Review the R Markdown page and R Markdown cheat sheets.

Try ‘knitting’ to html, pdf, and doc as well as previewing the notebook. Open the resulting documents.

Try executing the code chunks in the R Notebook.

Download the data file for the workshop document and preview/open it

This is the stats file generated after running samtools stats on a bam file produced from running BWA MEM.
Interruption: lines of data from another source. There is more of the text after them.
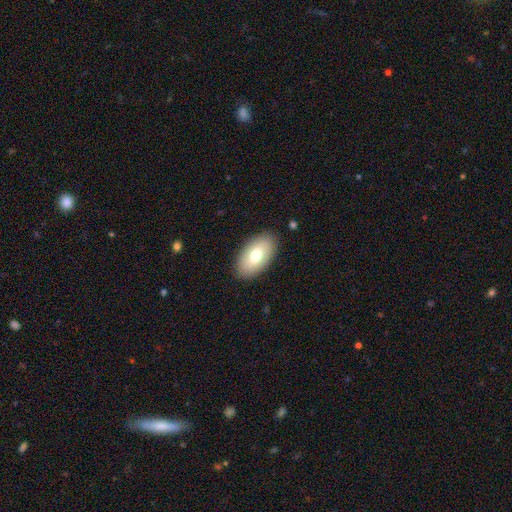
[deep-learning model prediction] Smooth or featured?
  - smooth: 72% *
  - featured or disk: 21%
  - star or artifact: 7%
How rounded?
  - in between: 94% *
  - round: 4%
  - cigar-shaped: 2%
Merging?
  - none: 88% *
  - minor disturbance: 9%
  - major disturbance: 2%
  - merger: 1%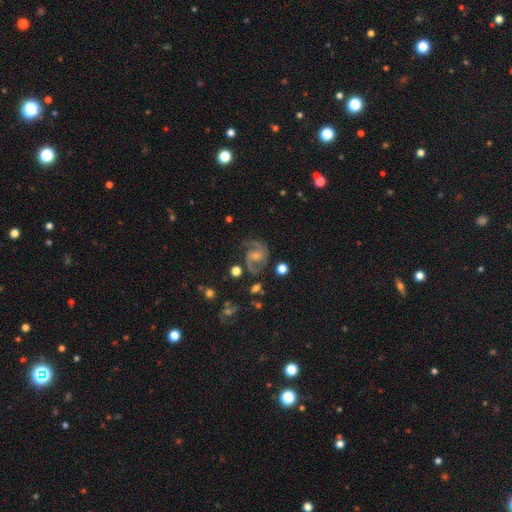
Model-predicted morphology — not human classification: Smooth or featured? featured or disk (86%)
Edge-on disk? no (98%)
Bar? weak (48%)
Spiral arms? yes (97%)
Spiral winding? medium (59%)
Spiral arm count? 2 (87%)
Bulge size? small (48%)
Merging? none (70%)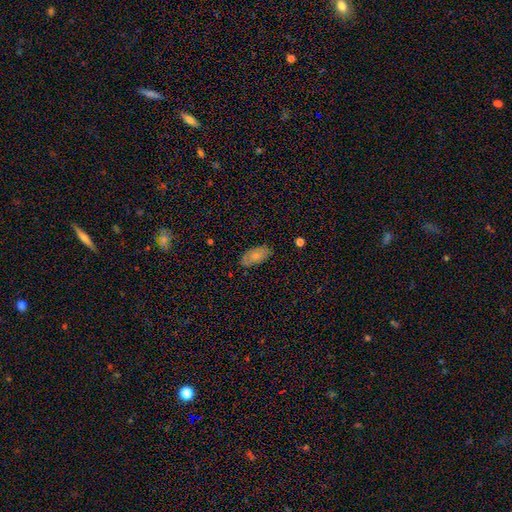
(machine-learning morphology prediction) Smooth or featured? Predicted: smooth (p=0.70). How rounded? Predicted: in between (p=0.93). Merging? Predicted: none (p=0.79).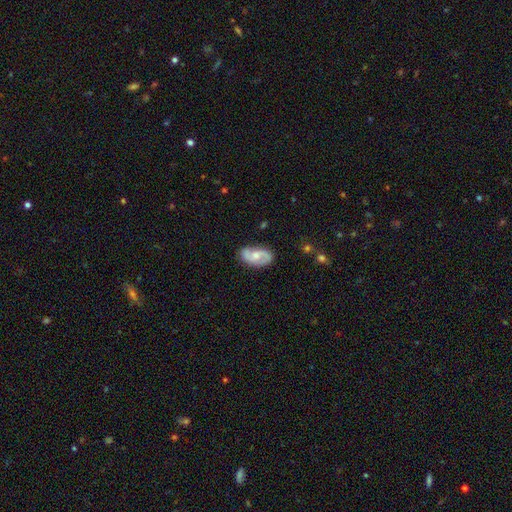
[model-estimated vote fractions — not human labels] featured or disk 72%, smooth 22%, star or artifact 6%. Down the decision tree: edge-on disk — no (96%); bar — no (54%); spiral arms — yes (93%); spiral arm count — 2 (88%); spiral winding — medium (46%); bulge size — moderate (56%); merging — none (78%).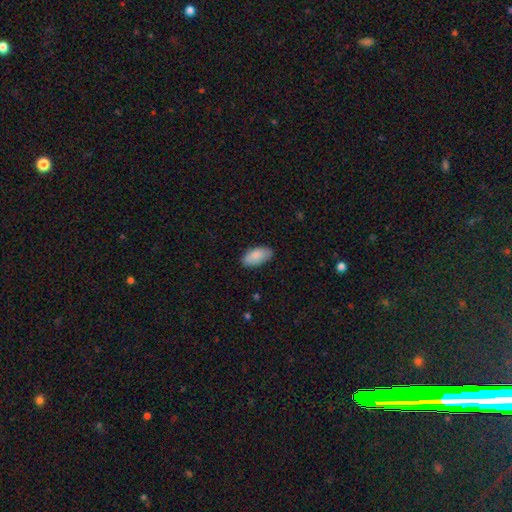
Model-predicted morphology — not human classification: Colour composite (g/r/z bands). It shows a smooth galaxy with no disk features (86%) that is in between round and cigar-shaped (94%). Merging: none (82%).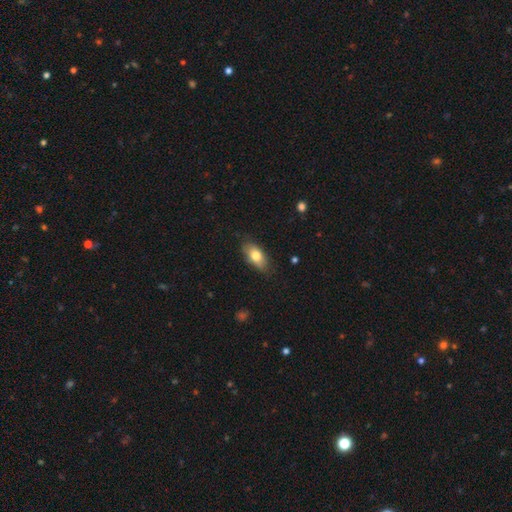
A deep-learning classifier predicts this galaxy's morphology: Smooth or featured: smooth — 75% (featured or disk — 18%)
How rounded: in between — 87% (cigar-shaped — 8%)
Merging: none — 79% (minor disturbance — 17%)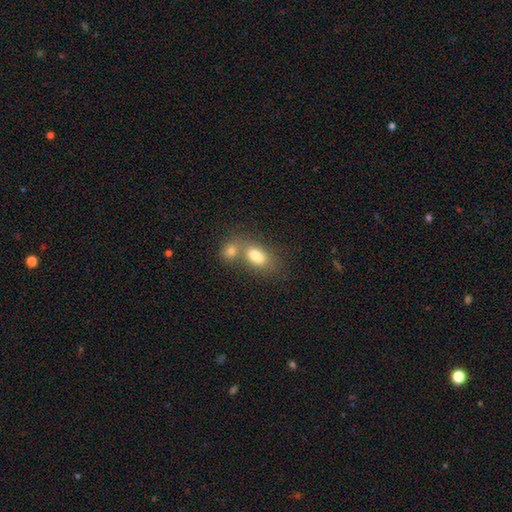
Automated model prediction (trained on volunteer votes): This appears to be a smooth galaxy with no disk features (77%) that is in between round and cigar-shaped (83%). Merging: merger (54%).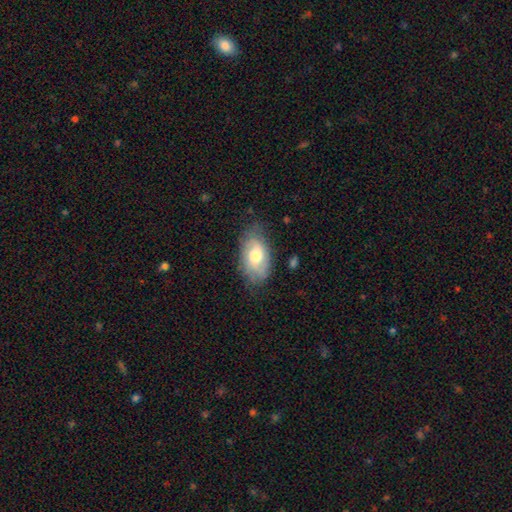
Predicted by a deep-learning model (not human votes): A smooth galaxy with no disk features (51%) that is in between round and cigar-shaped (91%).

Vote fractions:
- Smooth or featured? smooth: 51% / featured or disk: 42% / star or artifact: 7%
- How rounded? in between: 91% / round: 6% / cigar-shaped: 2%
- Merging? none: 68% / minor disturbance: 24% / major disturbance: 7% / merger: 1%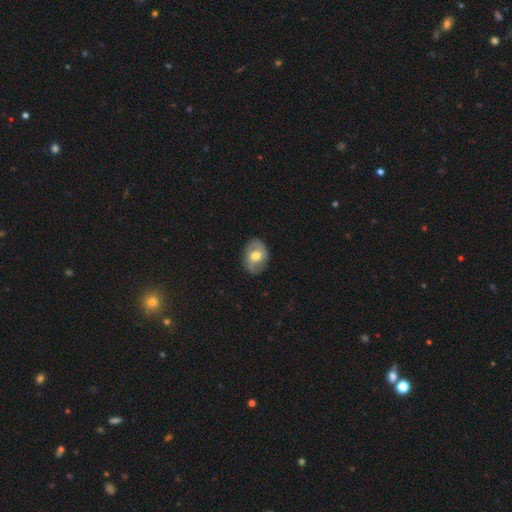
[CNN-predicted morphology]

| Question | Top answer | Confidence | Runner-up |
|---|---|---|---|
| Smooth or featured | featured or disk | 53% | smooth (40%) |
In the R console run the following command.

download.file("https://raw.githubusercontent.com/ucdavis-bioinformatics-training/2020-mRNA_Seq_Workshop/master/prerequisites/intro2R/Data_in_R_files/bwa_mem_Stats.log", "bwa_mem_Stats.log")

Download the template Markdown workshop document and open it

In the R console run the following command

download.file("https://raw.githubusercontent.com/ucdavis-bioinformatics-training/2020-mRNA_Seq_Workshop/master/prerequisites/intro2R/data_in_R.Rmd", "data_in_R.Rmd")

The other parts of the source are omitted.